Houses of Multiple Occupancy, or HMOs, are defined as those let to three or more tenants with a shared living space. In York, student lets make up the majority of these. This change in the regulation is, without doubt, aimed at limiting student housing, after residents in wards neighbouring the University have blamed students for an increase in crime, anti-social behaviour, and parking issues.

Anna-Therese McGivern, a second-year SPS student living on Hull Road said, “It seems like the council’s plans don’t take into consideration student issues at all. This will push rental costs even higher in areas like Hull Road and force students to live further away from University.”

Osbaldwick Councillor Mark Warters has supported the Article 4 direction from the start but opposes the move to bring in a threshold. He told York Press that he thought it would “open the floodgates” to student housing in wards such as his, and called for restrictions to be applied on a case-by-case basis.

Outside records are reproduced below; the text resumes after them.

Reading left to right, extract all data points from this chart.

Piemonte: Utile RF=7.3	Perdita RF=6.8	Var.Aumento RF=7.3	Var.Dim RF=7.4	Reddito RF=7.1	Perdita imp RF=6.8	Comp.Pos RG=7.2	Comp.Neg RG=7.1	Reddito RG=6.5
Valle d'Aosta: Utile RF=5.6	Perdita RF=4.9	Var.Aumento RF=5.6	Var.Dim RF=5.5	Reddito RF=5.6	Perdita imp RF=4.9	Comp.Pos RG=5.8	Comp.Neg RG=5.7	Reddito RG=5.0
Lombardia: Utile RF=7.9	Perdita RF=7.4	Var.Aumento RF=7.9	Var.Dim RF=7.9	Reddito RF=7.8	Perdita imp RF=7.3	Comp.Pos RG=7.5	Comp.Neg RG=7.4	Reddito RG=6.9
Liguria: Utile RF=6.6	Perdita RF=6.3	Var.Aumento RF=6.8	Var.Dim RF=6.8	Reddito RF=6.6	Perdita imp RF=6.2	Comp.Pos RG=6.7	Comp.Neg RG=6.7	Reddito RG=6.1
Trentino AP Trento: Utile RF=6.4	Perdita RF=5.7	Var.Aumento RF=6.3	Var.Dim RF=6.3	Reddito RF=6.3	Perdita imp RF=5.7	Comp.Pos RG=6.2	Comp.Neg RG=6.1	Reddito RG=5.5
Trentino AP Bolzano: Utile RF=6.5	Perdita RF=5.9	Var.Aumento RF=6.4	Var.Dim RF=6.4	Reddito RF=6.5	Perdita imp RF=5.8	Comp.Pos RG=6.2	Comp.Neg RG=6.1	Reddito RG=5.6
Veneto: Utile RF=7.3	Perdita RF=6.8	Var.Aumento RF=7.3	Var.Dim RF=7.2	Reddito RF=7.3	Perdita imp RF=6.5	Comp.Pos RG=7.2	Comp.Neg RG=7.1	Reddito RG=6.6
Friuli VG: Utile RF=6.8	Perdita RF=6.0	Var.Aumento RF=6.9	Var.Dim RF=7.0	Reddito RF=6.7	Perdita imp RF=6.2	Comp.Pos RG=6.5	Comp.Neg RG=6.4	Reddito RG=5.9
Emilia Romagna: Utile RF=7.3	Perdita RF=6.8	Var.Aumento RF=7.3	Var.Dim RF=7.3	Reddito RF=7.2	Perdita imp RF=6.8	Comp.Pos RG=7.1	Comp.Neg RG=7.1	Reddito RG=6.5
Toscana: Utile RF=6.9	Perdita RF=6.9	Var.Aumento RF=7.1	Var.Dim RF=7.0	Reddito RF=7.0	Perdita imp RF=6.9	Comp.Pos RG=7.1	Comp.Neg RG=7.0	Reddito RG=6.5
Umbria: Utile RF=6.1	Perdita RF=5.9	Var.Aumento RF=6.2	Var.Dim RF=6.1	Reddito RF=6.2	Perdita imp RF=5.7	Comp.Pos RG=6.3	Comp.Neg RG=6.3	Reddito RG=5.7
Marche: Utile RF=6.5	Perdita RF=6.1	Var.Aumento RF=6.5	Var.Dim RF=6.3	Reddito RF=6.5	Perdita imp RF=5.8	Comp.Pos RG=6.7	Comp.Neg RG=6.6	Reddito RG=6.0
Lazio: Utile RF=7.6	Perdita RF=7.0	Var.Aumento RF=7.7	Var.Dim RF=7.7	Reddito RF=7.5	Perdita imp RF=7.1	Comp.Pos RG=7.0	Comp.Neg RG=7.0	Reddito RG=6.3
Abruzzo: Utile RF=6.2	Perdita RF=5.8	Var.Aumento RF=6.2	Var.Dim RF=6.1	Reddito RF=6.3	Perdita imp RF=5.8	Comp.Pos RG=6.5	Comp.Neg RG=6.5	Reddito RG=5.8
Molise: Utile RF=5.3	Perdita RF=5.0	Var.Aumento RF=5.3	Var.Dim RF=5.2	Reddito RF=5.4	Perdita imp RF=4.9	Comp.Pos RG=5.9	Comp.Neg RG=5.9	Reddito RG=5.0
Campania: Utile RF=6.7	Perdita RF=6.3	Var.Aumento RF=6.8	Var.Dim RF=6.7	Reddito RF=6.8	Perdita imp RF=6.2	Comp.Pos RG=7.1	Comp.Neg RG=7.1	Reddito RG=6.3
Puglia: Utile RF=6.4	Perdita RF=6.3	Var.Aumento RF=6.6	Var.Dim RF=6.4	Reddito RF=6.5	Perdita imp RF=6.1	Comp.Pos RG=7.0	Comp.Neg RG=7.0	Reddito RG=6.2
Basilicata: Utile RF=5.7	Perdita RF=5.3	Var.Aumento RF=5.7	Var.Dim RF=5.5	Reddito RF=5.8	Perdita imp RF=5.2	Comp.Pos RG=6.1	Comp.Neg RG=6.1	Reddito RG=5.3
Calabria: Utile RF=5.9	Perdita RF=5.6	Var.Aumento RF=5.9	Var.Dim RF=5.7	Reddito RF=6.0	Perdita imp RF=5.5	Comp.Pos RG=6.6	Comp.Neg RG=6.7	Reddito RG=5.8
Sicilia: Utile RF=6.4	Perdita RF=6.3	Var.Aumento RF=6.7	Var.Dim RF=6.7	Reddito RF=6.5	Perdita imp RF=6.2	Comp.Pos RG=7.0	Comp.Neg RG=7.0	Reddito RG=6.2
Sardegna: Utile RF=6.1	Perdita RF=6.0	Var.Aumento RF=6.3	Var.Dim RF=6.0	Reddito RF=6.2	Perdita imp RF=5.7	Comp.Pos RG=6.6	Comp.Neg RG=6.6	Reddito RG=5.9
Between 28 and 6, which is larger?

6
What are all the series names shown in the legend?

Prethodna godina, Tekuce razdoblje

YUSU President Tim Ellis told Vision: “It is very worrying to see the Council push ahead with this discriminatory piece of legislation despite the huge problems that ‘HMO thresholds’ will create. It is claimed that it isn’t an anti-student policy, yet I find it abhorrent that the Council would use legislation to ban students from living in certain areas. There is also a worry about…the changes to housing benefit that will mean we will have a huge increase in numbers of non-students needing HMOs.”